*WORK INSTRUCTION 1*. Give every section title that the passage on blockchain-based big data visualization names in quotation marks when it outlines the rest of the paper.

No central point of failure as multiple copies of data are kept.
Quality enforcement mechanism by ensuring high availability from the most rated node.

For our research, a big temporal data set for the crime rate has been taken as a case study to perform the proposed research. Data are gathered from decentralized nodes and visualization is created according to user’s requirements. We have proposed a solution BGbV that will benefit in many ways, including less cost of buying resources for decentralized computing and lower energy consumption. It will allow users/people and organizations to gain secure and readily available data visualization that is decentralized and provides productive outputs for analysis.

In the rest of the paper, “Literature survey” presents the literature review. “BGbV: blockchain-based green big data visualization” section presents the BGbV paradigm. “Analysis of proposed system” discusses features and analysis of the BGbV framework. “Implementation and testing results” presents the implementation and testing details of our solution. We conclude this paper in “Conclusions and future work” and suggest future work.

Literature survey

Many researchers have addressed Big data and its issues [24, 31]. Exploring Big data offers numerous appealing features, but specialists and experts are also confronted with many difficulties while investigating such mines of data [23]. Many data sets are too large and complicated to manage on available memory units and are distributed across the clusters of computers [17]. Due to the growing nature of Big data, it is hard to avoid its challenges. The most immediate issues that need to be addressed are storage issues, management issues, and processing issues [16]. It is challenging to handle data connectivity issues, storage limitations, and data processing capabilities in real-time Big data [23]. The exponential growth in structured and unstructured data has compelled the need for an efficient and reliable storage approach. Therefore, the reliability of devices matters a lot concerning storage approaches chosen for handling Big data. While processing, backup, and archiving Big data, there could be many challenges like storage medium, data replication, and duplication [1]. Big data applications use high-speed servers and equipment, which results in increased cost.

A distributed paradigm is considered a suitable replacement for costly supercomputers. Distributed approaches are decentralized and aim to disrupt the existing central and conventional ways to deal with huge volumes of data. It also ensures to handle and deal with new expanding client’s needs and application demands. Data storage, data access, data transfer, and data visualization activities use distributed computing with low-cost machines to make Big data analysis and processing possible within a reasonable cost and time [20]. In distributed computing systems, the focus is on data representation. It attempts to addresses challenges of processing, interaction, and representation of data in proficient manners.

*EXERCISE DATA*.

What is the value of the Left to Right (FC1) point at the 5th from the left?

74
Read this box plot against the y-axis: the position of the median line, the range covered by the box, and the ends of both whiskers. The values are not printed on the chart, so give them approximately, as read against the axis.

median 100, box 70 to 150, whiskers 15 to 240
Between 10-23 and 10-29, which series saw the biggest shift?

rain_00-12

*WORK INSTRUCTION 2*. Gather each line of the listing that contains the string "whiskers".

*EXERCISE RESPONSE 1*.
"Literature survey"
"BGbV: blockchain-based green big data visualization"
"Analysis of proposed system"
"Implementation and testing results"
"Conclusions and future work"

*EXERCISE RESPONSE 2*.
Read this box plot against the y-axis: the position of the median line, the range covered by the box, and the ends of both whiskers. The values are not printed on the chart, so give them approximately, as read against the axis.
median 100, box 70 to 150, whiskers 15 to 240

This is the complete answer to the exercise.